On paper, no doubt, this all sounded quite funny. For instance, the idea of Eugene Levy playing a blowhard Hollywood agent. But Levy has been given nothing funny to say, and his role is an aimless, if pleasant, dud. Ditto Catherine O'Hara's role as a leading lady in need of constant care and feeding, and Parker Posey's turn as (once again) a young, brash, clueless actress who is dating her co-star. The film closes with Posey, her film career in tatters, performing aggressively feminist comedy in front of a small audience. But Guest just pushes Posey out there, and the whole scene passes without a single laugh. In fact, it's the most written part of the movie, a sendup of Entertainment Tonight starring Fred Willard, that gets the only laughs.
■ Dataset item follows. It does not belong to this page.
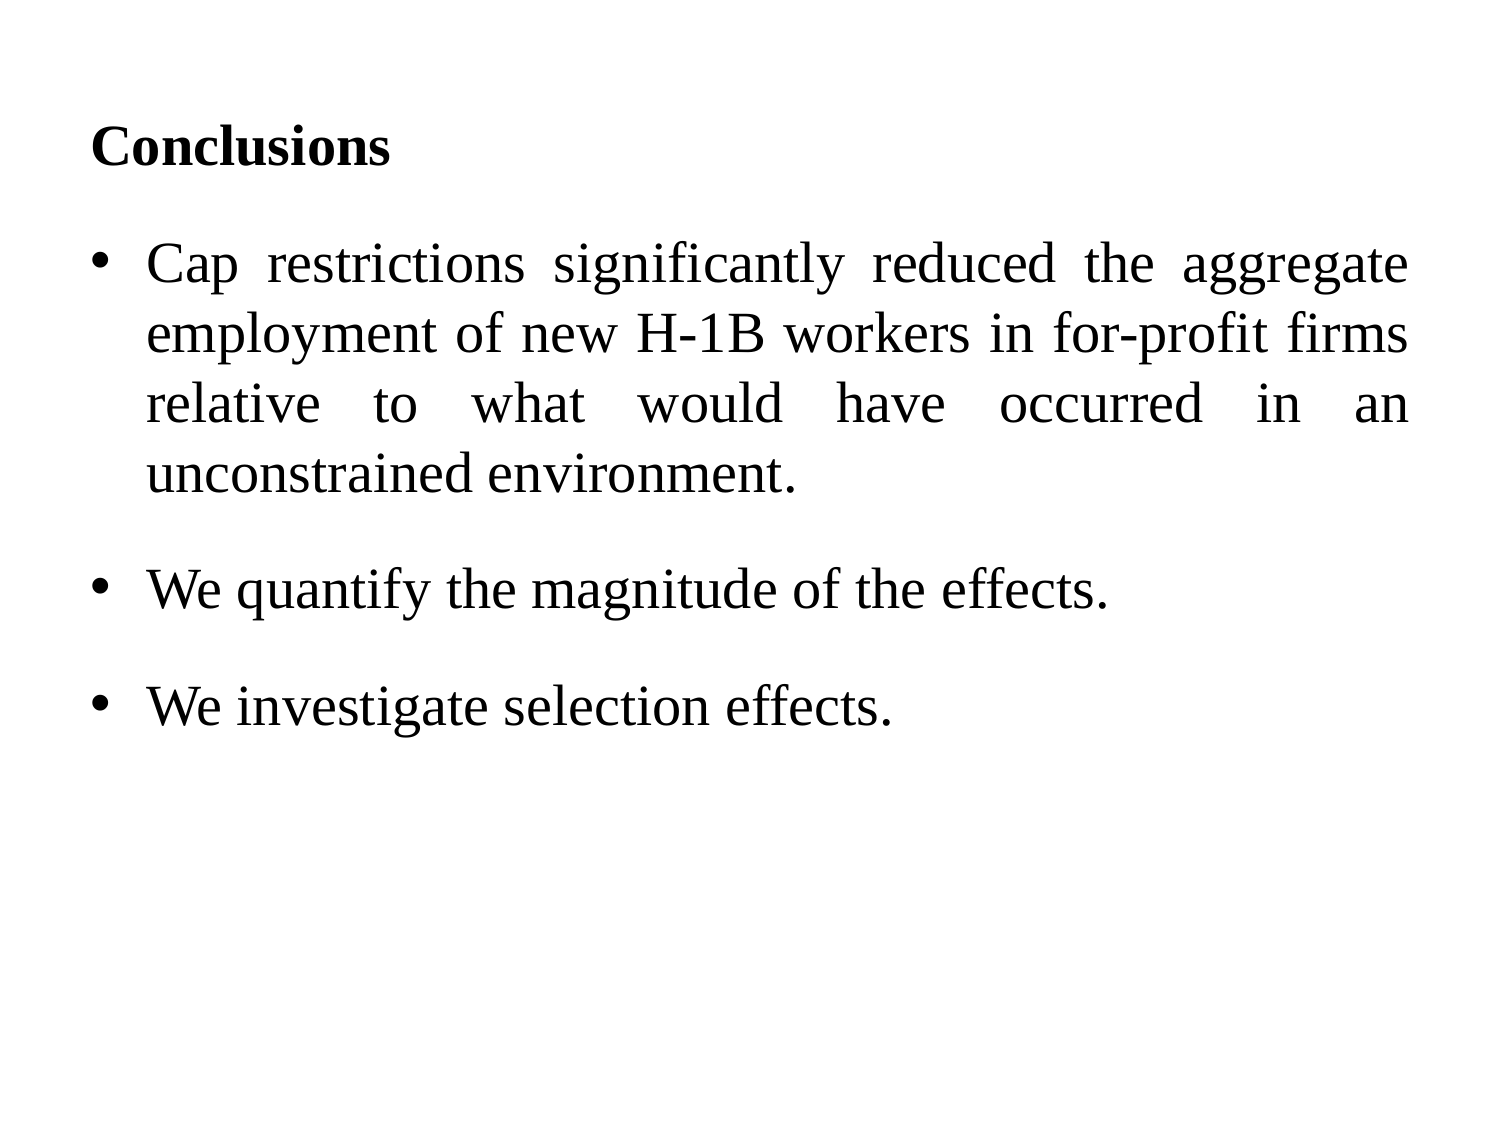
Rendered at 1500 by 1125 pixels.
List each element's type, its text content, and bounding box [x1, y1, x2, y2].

Worse, For Your Consideration finds Guest, who has said he does not read the Hollywood press, out of touch. Apart from a few cheeky nods to gossip appearing on the "Internet," Guest's vision of Hollywood is indistinguishable from that of 20 years ago, when the city could be set aflutter by trade magazines and Siskel & Ebert. The movie feels more dated than Robert Altman's The Player, and not nearly as withering in its attacks. For Your Consideration transforms Christopher Guest the director into a Christopher Guest character—self-serious, easily parodied, and, sadly, more than a little tone-deaf. But, hey, did you hear they improvised the whole thing?